NRR accelerated to 122% in 2025, improving from 2024; gross dollar retention (GDR) also improved.
2025 NRR benefited from healthy trading with leading merchants and lapping the Ted Baker loss; 2026 NRR expected to be a continuation of 2025.
Mgmt stance: Bullish on agentic commerce as long-term opportunity; neutral on NRR (expects steady 2025 level).
Q5 — Nir Debbi (analyst name likely a mix-up; speaker is management)

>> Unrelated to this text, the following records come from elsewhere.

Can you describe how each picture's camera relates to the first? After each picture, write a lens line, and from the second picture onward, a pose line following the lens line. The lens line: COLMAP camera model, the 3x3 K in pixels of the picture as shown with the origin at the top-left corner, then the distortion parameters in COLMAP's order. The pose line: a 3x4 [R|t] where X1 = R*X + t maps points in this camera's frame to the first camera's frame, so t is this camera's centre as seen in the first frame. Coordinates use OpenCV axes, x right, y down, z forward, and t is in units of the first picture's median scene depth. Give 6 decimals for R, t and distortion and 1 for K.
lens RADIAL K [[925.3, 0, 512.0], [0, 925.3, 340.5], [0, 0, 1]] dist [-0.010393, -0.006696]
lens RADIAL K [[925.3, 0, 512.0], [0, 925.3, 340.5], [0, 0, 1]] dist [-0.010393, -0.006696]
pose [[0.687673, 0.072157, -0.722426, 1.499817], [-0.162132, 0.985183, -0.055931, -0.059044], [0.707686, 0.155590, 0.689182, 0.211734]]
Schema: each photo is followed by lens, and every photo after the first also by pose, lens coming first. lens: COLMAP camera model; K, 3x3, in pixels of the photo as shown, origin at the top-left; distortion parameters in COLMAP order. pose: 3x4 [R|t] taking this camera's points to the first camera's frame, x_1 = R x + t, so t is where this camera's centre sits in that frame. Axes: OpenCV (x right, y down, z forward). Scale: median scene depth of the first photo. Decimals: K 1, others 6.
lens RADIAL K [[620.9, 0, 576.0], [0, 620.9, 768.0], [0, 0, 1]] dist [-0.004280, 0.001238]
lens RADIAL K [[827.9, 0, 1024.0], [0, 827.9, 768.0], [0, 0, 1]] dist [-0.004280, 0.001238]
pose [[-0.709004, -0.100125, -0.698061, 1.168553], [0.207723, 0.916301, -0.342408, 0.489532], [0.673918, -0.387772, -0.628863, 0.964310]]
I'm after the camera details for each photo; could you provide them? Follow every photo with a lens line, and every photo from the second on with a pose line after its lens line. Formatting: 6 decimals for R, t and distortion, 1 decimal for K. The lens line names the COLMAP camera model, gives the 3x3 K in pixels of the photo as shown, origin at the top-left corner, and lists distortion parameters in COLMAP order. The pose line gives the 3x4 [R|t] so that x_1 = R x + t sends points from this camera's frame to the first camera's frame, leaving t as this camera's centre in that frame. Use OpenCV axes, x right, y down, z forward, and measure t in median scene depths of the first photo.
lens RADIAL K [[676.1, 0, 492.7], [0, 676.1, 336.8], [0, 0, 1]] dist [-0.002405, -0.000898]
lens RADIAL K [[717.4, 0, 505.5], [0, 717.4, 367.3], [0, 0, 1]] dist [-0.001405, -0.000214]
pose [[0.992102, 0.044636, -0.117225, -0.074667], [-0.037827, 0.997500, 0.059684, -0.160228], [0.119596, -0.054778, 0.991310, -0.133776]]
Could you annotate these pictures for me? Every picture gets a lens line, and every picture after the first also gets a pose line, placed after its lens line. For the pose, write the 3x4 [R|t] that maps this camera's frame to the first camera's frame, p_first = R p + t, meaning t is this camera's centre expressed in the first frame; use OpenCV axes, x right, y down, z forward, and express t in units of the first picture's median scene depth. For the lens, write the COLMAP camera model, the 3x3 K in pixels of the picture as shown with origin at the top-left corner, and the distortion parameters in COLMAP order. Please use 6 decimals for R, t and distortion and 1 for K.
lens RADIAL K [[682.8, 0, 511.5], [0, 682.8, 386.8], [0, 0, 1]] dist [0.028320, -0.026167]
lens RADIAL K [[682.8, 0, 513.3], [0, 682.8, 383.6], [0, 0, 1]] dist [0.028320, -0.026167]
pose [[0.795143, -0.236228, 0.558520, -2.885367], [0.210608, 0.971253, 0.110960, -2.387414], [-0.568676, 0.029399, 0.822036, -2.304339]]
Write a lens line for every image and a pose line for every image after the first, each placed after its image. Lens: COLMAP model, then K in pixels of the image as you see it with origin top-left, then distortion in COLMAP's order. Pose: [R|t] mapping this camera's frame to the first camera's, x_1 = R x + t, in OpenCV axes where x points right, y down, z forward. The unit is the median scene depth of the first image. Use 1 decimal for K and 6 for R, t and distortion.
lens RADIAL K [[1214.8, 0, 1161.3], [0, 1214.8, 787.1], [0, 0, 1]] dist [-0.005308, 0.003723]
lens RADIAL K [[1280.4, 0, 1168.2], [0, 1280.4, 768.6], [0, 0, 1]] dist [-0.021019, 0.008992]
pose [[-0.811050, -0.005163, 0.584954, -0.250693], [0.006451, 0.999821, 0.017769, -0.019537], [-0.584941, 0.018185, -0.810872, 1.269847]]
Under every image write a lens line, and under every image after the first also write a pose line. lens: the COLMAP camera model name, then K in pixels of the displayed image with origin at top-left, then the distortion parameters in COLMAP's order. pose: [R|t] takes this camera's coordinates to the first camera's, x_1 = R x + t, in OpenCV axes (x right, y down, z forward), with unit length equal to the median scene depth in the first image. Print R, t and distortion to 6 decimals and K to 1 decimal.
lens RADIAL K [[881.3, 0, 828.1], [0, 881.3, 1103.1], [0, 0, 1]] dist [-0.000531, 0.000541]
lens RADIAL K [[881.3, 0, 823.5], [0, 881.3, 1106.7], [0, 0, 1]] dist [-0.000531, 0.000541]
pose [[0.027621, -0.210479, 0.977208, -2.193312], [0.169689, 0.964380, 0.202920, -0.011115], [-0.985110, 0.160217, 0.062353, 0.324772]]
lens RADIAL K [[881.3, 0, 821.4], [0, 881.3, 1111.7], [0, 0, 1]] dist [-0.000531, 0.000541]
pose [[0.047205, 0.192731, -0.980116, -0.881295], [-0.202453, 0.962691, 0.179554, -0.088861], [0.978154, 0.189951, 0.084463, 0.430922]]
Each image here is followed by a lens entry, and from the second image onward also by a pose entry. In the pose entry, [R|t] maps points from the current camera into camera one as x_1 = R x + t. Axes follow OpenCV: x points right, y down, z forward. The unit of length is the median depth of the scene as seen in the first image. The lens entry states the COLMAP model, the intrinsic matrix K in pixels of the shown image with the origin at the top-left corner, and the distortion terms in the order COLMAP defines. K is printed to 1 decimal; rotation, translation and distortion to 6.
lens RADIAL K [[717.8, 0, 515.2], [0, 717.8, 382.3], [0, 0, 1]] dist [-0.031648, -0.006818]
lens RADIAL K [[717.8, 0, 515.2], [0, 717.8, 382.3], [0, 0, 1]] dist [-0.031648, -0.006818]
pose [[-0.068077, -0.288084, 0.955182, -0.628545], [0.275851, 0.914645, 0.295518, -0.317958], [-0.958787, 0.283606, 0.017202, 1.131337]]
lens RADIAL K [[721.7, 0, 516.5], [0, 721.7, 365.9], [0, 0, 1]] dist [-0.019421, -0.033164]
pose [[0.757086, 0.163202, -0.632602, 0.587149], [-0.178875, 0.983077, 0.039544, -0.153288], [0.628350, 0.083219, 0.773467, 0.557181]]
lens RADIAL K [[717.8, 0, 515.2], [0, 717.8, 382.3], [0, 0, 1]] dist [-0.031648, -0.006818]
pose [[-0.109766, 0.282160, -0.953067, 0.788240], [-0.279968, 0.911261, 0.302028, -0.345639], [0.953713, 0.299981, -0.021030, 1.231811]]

Topic: 2026 priorities and multi-local GMV update
Key points:
2026 priorities: trade compliance infrastructure (tariffs/de minimis removals), AI investment (data optimisation, demand gen, R&D/marketing spend), and fulfillment network optimisation.
Multi-local GMV: ~15% of total GMV in 2025, traded close to initial expectations; 2026 expected to continue growing but not outpace overall business significantly.
Mgmt stance: Bullish – sees competitive advantage from multi-local offering and demand driven by trade complexity.
Q&A Batch (6–9 of 9)
Q6 — Koji Ikeda
Topic: GAAP EPS profitability and future growth
Key points:
Full-year GAAP EPS was profitable; company expects continued GAAP profitability in coming periods.
Non-GAAP net income / EPS is also provided; gap between adjusted EBITDA and non-GAAP net income is not significant.
Directionally, non-GAAP net income is expected to grow along the lines of adjusted EBITDA (with possible minor gaps).
Mgmt stance: Bullish – highlighting sustained GAAP profitability and alignment of non-GAAP metrics with EBITDA growth.
Q7 — William Fitzsimmons
Topic: AI-driven margin expansion in 2026 adjusted EBITDA guidance
Key points:
A significant portion of EBITDA margin expansion in 2026 is AI-based.
R&D headcount is virtually not growing due to AI efficiencies (code writing, deployment, QA, etc.).
Sales & marketing leverage via AI prospecting and outreach tools (lead generation) without headcount increase.
AI benefits also seen in fraud, product classification, restriction management, trade compliance, finance reconciliation; not all realized in 2026.
Mgmt stance: Bullish – AI is a major contributor to margin expansion, enabled by scale and unique data assets.
Q8 — Patrick Walravens
Topic: Moats protecting Global-E from AI disruption
Key points:
Four differentiators: scale, expertise/data, trade compliance, infrastructure across 40+ jurisdictions with payments.
Scale gives access to tier-1 pricing with partners (fulfillment, payments, trade compliance) – a cost moat LLMs cannot replicate.
Unique data asset for training AI across 200 markets is proprietary to Global-E.
MoR model requires heavy lifting: legal entities, government licenses, after-sales, multiple PSPs, reroute/domestic acquiring – AI cannot replicate business logic, agreements, and know-how.